“The images do not look like images from the present. This suggests the potential for these objects to be lodged in a strange time-warp of consumer nostalgia. In some cases, the images appear as though they are from Dutch products thus complicating their geo-specificity and asking larger questions of tribute and nostalgia in equal measure”
Thomas Kuijpers Hoarder Order is a very uncomfortable book. What at first appears as something kitsch and full of self-parody (to Americans) unfolds into a hefty tome dedicated to the presence of symbolic ghosts. In Hoarder Order, the emphasis is the collation of pre-9/11 images of the Twin Towers coupled with their form found in cultural debris and artifact.
These images of the Twin Towers are sprawled across innumerable objects likely found for sale on Ebay and other e-commerce market places and social media sites like Twitter which Kuijpers uses as fodder for the production of his assembly. The products range from tourist refrigerator magnets to coffee mugs and other various forms of commercial imagery. All are embedded in a strange nostalgia and from a time that likely pre-dates the impact of trauma found within the events of that late summer day in 2001. In this, there is a sense of history induced. The images do not look like images from the present. This suggests the potential for these objects to be lodged in a strange time-warp of consumer nostalgia. In some cases, the images appear as though they are from Dutch products thus complicating their geo-specificity and asking larger questions of tribute and nostalgia in equal measure. It would be fair to point out New York’s former New Amsterdam namesake in relation to this.

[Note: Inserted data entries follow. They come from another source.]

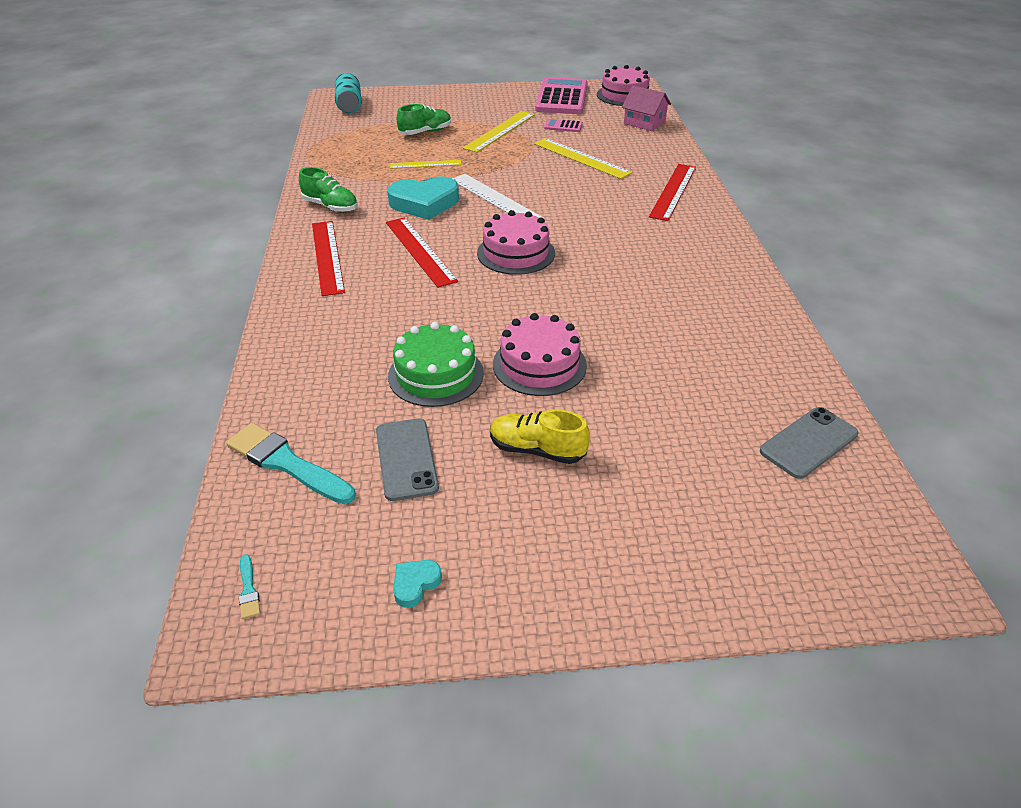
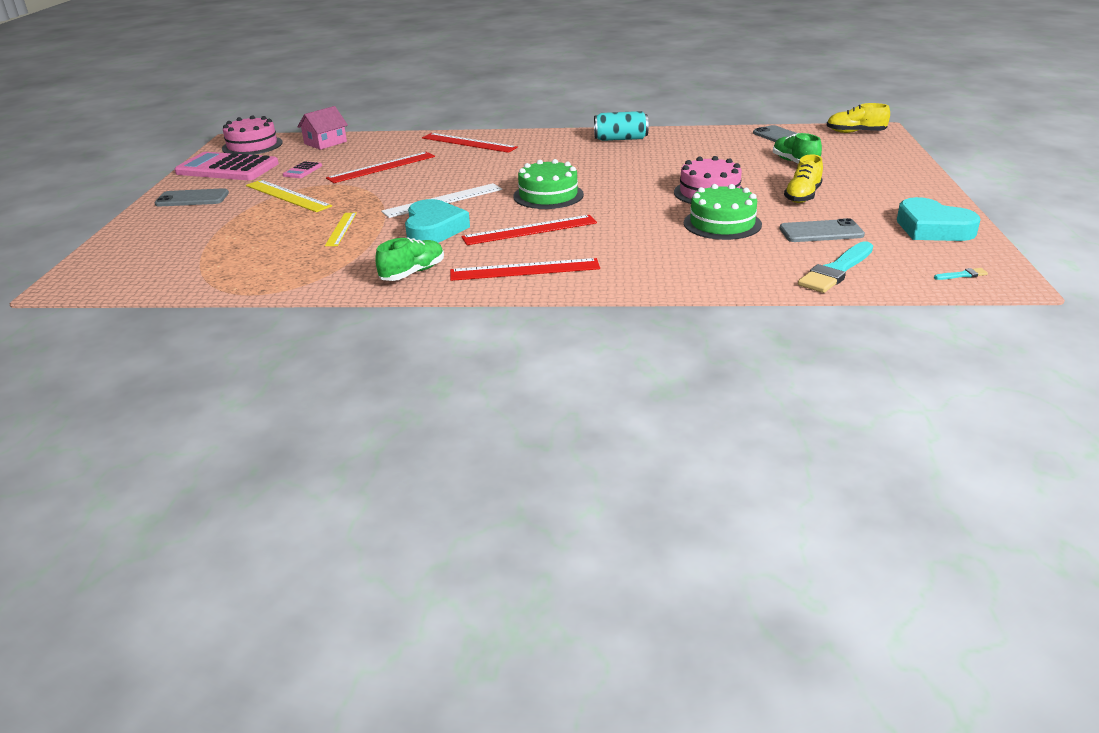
camera: 80 degrees left, 10 degrees down
(349, 105) = (113, 274): turquoise can -> turquoise can (620, 139)
(415, 584) = (932, 228): turquoise heart -> turquoise heart, size x2.29
(425, 132) = (254, 229): green shoe -> green shoe (795, 162)
(489, 99) = (192, 199): none -> grey phone
(516, 253) = (548, 195): pink cake -> green cake
(581, 158) = (381, 167): yellow ruler -> red ruler
(886, 544) = (855, 132): none -> yellow shoe

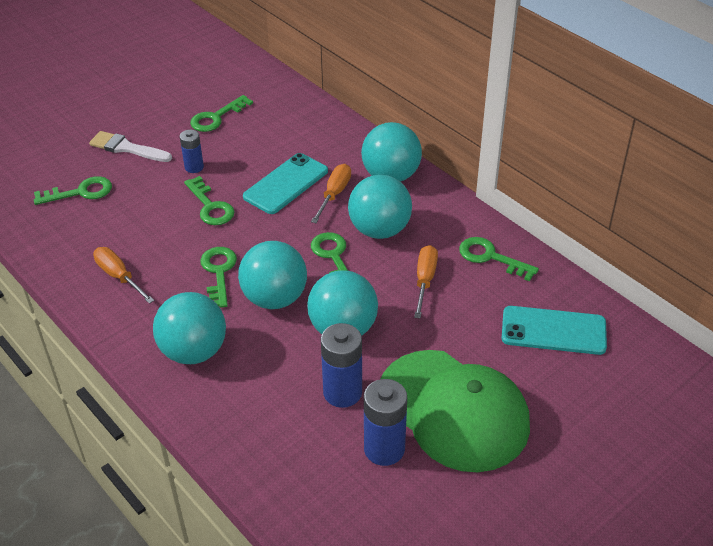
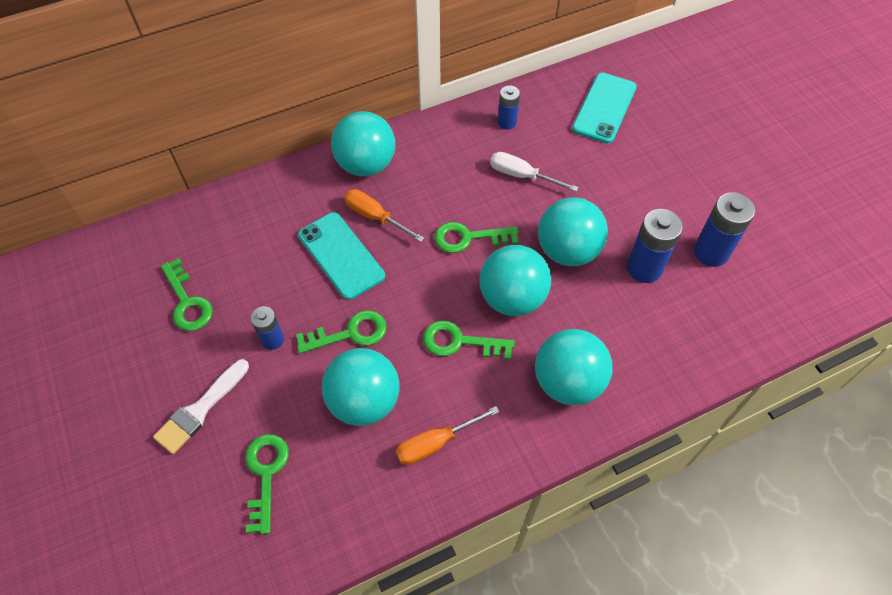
camera: 75 degrees left, 15 degrees up
(379, 230) = (443, 192): turquoise ball -> turquoise ball (364, 401)
(425, 280) = (522, 175): orange screwdriver -> white screwdriver
(453, 410) = (677, 195): green cap -> none
(491, 257) = (507, 122): green key -> blue battery

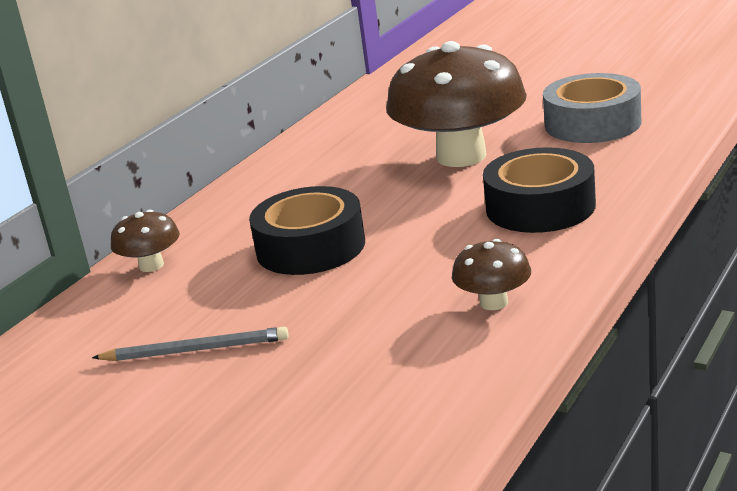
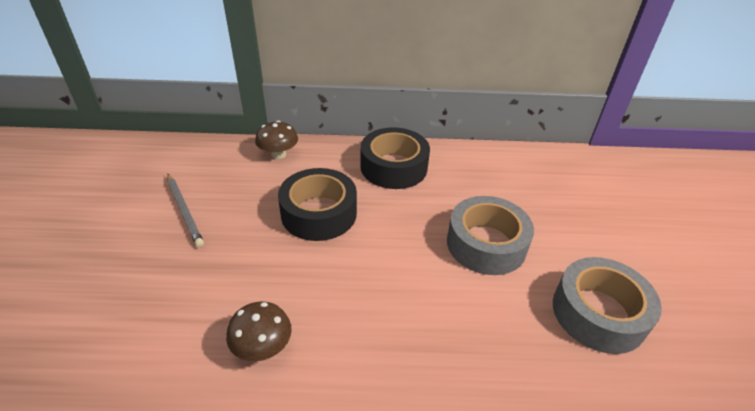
camera: 55 degrees right, 15 degrees up
(461, 156) = (486, 244): brown mushroom -> grey tape
(540, 207) = (424, 326): black tape -> black tape (393, 167)

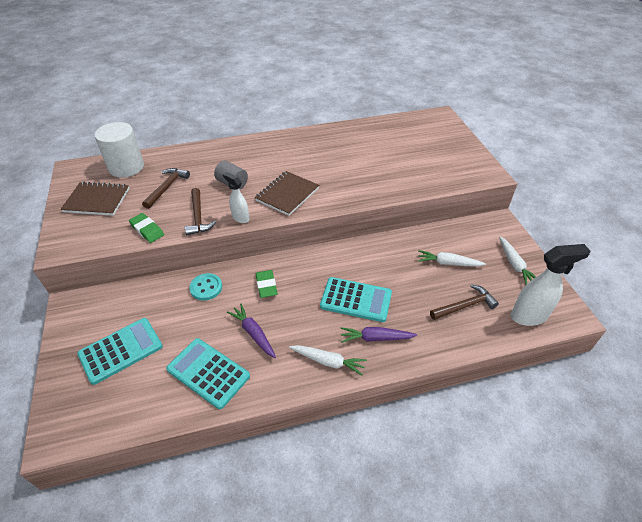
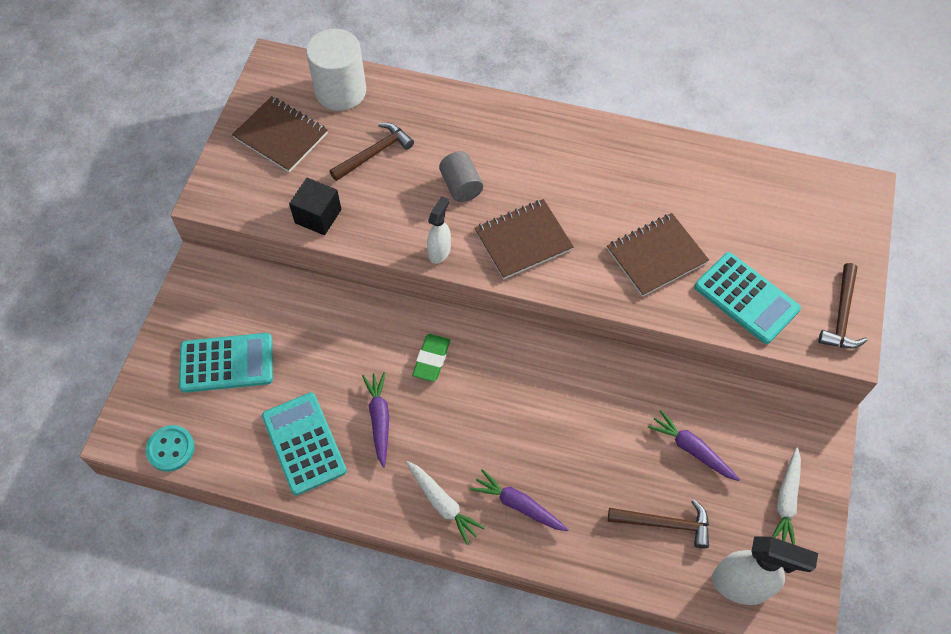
camera: 30 degrees right, 15 degrees up
(147, 230) = (318, 216): green eraser -> black cube
(198, 217) = (388, 224): brown hammer -> brown hammer (841, 315)
(206, 288) = (358, 324): turquoise button -> turquoise button (171, 449)
(240, 218) = (439, 252): white spray bottle -> white spray bottle turned 45 degrees clockwise
(356, 300) = (529, 439): turquoise calculator -> turquoise calculator (746, 298)
(366, 174) = (656, 256): none -> brown notebook
(448, 263) = (691, 449): white carrot -> purple carrot

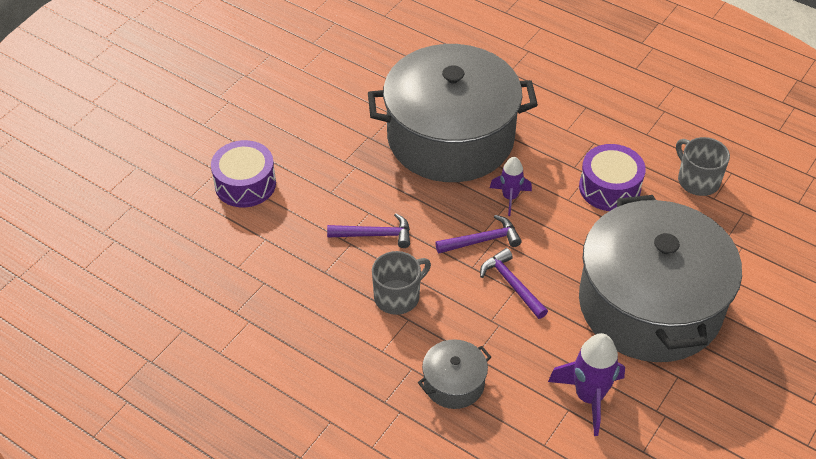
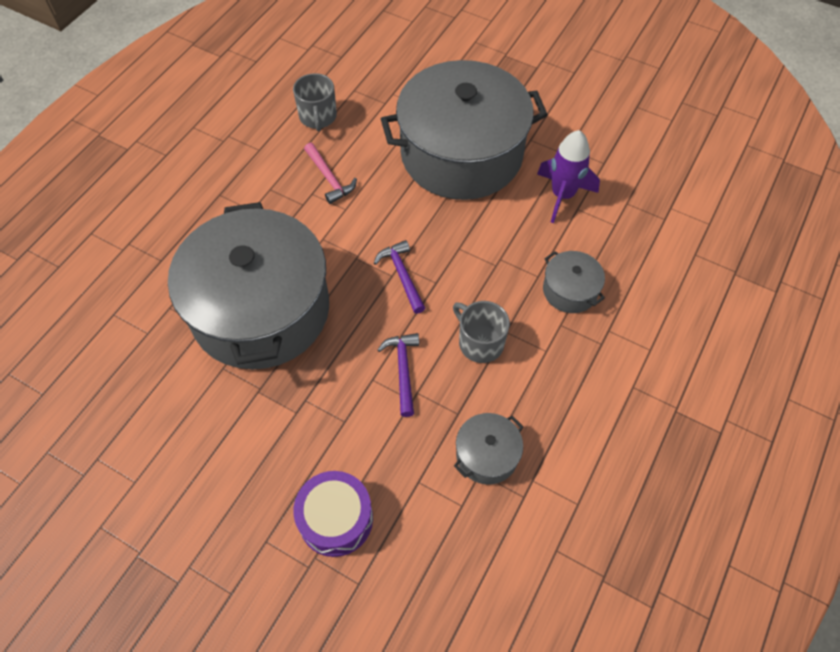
camera: 95 degrees left, 10 degrees up
(280, 289) = (487, 455): none -> grey pot
(510, 197) = (345, 254): purple rocket -> none
(512, 284) = (453, 250): purple hammer -> none
(609, 188) = (329, 178): purple drum -> pink hammer
(697, 180) = (318, 117): grey mug -> grey mug turned 60 degrees counterclockwise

This stack of images found within this thick book psychologically enter just under the skin and remain there uncomfortably percolating a strange resentment at first. I wouldn’t suggest that there is a deep cynicism involved as it also feel slightly like a memorial in the form of an art project, but there is something between the consumer object within and the experience of seeing it all en masse that suggests something jarring. The events of September 11th, though exceedingly American in many ways were a trauma that was felt the globe over. It is not a memory of trauma that Americans can hold exclusively as their own. The most televised destructive event in the history of the new millennium was watched by billions of people over the course of the following months. Kuijpers illustrates this very point with Dutch newspaper clippings and objects which suggest a universality of the event. Internet sleuths from home and abroad are still obsessed with analysing image content and suggesting new alternatives to the prominent theory that the 9/11 Commission Report outlined. The conspiracy of the matter persists which suggests an inability to let the event “die” in the psyche of global citizenry. Therefore, the ghosts of 9/11 exist to circulate in in real and imagined international spheres.
Within the book, there are a number of interesting concerns besides the images of the Twin Towers found on the Internet and abroad. There are sub-sections of the book that are focussed on smiles and handshakes, two common elements of animal behaviourism that indicate threat or friendliness. These images seem to be pulled from mass media and though we cannot say for certain who is involved, one begins to understand them as effigies for the power players that would inevitably shape our current world through war, petrol economies etc.- House of Saud, The Bush Empire seem to be featured within. There is also an extremist element to the book which focuses on the rise of various paramilitary groups such as Isis across the global landscape.
Given that 2021 is the 20th anniversary of the events of 9/11, the book is presciently considered and has been published in advance of commemoration ceremonies and the oncoming barrage of American Patriotism that will no doubt be harnessed into some other global political chess move at the end of the year once Covid-19 media barrages subside. Never Forget indeed, but for which reason is the question. Hoarder Disorder points to a number of phenomenon over the past two decades from global geo-politics to conspiracy theories to rampant consumerism and its disturbing content is the perfect mediation for the overheated and exhausted moment. Highly Recommended!!!